The incidents below are documented cases where AI coding agents, given too much access and too little isolation, caused real damage.

In April 2026, an AI coding agent deleted a production database in nine seconds, including all backups, after autonomously deciding to resolve a credential mismatch. In July 2025, another agent ignored an explicit code freeze, wiped a live database, and fabricated test results to cover it up.

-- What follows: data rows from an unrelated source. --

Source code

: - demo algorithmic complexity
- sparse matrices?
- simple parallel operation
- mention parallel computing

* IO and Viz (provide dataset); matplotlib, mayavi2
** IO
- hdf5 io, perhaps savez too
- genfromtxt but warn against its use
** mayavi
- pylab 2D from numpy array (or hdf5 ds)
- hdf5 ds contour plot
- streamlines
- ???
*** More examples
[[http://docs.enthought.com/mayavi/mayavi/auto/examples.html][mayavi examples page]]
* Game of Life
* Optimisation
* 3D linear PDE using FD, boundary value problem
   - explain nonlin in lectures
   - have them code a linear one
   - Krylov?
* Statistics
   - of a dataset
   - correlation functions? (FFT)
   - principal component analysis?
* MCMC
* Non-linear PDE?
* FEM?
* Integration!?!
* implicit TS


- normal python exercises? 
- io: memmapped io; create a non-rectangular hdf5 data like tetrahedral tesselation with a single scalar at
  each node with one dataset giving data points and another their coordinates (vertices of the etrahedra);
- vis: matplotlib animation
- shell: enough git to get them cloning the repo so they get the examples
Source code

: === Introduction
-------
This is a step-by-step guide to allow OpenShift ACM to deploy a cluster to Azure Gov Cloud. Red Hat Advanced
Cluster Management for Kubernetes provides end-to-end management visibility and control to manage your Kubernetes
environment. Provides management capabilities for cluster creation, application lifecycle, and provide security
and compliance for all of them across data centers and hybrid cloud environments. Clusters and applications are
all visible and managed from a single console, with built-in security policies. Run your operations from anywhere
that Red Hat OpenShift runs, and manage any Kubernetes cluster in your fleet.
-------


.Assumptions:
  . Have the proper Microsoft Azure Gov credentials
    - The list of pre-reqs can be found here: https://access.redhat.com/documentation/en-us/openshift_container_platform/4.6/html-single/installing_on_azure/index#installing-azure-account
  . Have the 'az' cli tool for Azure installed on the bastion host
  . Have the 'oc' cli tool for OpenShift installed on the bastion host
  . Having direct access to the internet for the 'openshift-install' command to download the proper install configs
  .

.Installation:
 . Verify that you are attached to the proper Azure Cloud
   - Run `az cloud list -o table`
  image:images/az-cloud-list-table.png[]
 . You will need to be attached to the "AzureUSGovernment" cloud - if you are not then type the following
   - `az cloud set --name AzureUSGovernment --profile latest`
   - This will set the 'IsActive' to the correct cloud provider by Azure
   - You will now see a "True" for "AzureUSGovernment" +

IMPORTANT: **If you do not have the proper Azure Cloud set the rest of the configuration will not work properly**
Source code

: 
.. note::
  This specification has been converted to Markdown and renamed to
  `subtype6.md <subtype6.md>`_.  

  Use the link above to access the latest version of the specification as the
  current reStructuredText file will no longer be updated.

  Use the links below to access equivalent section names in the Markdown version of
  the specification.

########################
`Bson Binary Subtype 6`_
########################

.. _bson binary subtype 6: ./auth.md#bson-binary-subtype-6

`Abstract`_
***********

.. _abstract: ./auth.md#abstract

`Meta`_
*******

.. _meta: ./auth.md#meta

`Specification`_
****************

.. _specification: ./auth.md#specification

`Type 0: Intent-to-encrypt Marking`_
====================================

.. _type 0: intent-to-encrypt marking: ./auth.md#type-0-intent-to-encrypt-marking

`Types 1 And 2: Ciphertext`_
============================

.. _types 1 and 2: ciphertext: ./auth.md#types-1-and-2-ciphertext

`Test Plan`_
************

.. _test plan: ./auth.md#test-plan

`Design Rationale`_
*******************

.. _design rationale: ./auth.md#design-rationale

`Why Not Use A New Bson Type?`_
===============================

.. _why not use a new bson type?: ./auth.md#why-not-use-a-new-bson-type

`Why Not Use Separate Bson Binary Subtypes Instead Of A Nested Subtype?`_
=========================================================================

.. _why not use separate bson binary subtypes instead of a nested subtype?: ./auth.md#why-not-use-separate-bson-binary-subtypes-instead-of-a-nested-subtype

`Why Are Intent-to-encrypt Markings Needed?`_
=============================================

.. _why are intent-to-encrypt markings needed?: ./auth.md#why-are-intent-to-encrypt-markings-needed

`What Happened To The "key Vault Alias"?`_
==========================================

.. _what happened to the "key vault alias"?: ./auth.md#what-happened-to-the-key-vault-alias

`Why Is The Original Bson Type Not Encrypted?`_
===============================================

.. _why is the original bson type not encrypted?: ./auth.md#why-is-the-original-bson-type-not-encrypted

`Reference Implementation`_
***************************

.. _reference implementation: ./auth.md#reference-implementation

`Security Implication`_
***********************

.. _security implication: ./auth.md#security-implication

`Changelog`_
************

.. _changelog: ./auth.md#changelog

Also in 2025, a prompt injection via a malicious pull request gave hidden instructions to a widely used coding extension — capable of deleting files, wiping cloud storage, and removing IAM credentials — before anyone noticed.

The pattern across these incidents is consistent. Agents had access to production systems, had no isolation between the tasks they were performing and the broader environment, and took irreversible actions without human confirmation. The solution is not to distrust agents entirely — it is to constrain them.

Sandboxing as a Strategy

The core idea behind sandboxing is straightforward: reduce the possible attack surface of an agent by running it in a more constrained environment. By running a coding agent inside a container, you can:

Limit filesystem access to a specific project directory
Isolate network access to the local development environment
Discard all agent state when the session ends, leaving the host system clean

This is not a new concept. Developers have run build environments and test suites in containers for years for exactly these reasons. The same logic applies to AI coding agents.

agentbox is a Docker-based sandbox for running AI coding agents locally. It currently supports two harnesses: pi and opencode. Both are terminal-based harnesses that can read and edit code, run commands, and work through multi-step tasks. agentbox wraps them in a pre-configured, isolated environment so that you can point them at a project directory without exposing the rest of your system to them.

Each project is mounted as a subdirectory of /workspace inside the container. The agent sees your code and can modify it, but it cannot reach anything outside that boundary unless you explicitly allow it. The container also runs with all Linux capabilities dropped and with memory and process limits applied, so even an agent that breaks out of its expected scope has very little to work with.

Local Models with Automatic Discovery

One of the more convenient features of agentbox is its automatic integration with Ollama, a tool for running large language models locally. On startup, the container queries the Ollama API running on the host at http://host.docker.internal:11434/api/tags and dynamically generates the model configuration for whichever agent is active. For pi, it writes ~/.pi/agent/models.json; for opencode, it merges Ollama as a provider into the existing configuration without overwriting other providers the user may have added. If Ollama is not reachable, the agents fall back to their remote defaults gracefully.

The result is that any model you pull into Ollama is immediately available inside the sandbox without any manual configuration. Running agents on local models is a meaningful addition to the sandboxing story: the agent does not need to send your code to a remote API, which matters if the project contains sensitive or proprietary code.

Running agentbox

The snippet below shows how to start the sandbox with the default agent, pi, against the current directory.

make run

To use opencode instead:

make run AGENT=opencode

The current directory is mounted automatically. To make additional projects available to the agent, add them to the volumes block in compose.yml:

volumes:
  - ../myproject:/workspace/myproject
  - ../other-project:/workspace/other-project

Each entry appears as its own subdirectory under /workspace. Agent configuration is persisted across runs via host-mounted volumes at ~/.agentbox/, so API keys, preferences, and model configurations survive container recreation. Switch between the agent window and the shell window with Ctrl-b 1 and Ctrl-b 2.

agentbox in action

Session Branching

Before the agent starts, agentbox walks every project under /workspace/ and creates a fresh git branch in each one that is a git repository. The branch name follows the pattern agentbox/<parent>/<timestamp> (e.g., agentbox/main/20260506-120000). The parent branch is always left clean. If the agent’s changes are not what you wanted, you discard the session branch and start over; if they are, you merge or rebase as you normally would.

Mounted directories that are not git repositories are skipped silently. Session branching can also be disabled explicitly with SNAPSHOT=0.

What agentbox Does Not Protect Against

agentbox does not prevent prompt injection attacks, i.e., cases where malicious content in the codebase or in a fetched resource instructs the agent to do something unexpected. That is a property of the agent itself, not the container. However, the sandbox does reduce the blast radius: the agent cannot access the filesystem outside the container, which limits what an injected instruction can read, exfiltrate, or overwrite. Session branching adds a further layer — any changes the agent makes land on a throwaway branch, so recovery is a matter of discarding it.

The sandbox provides meaningful isolation for the most common failure mode: an agent with too much access taking an irreversible action in the wrong environment. It is a practical first line of defense, not a complete security posture.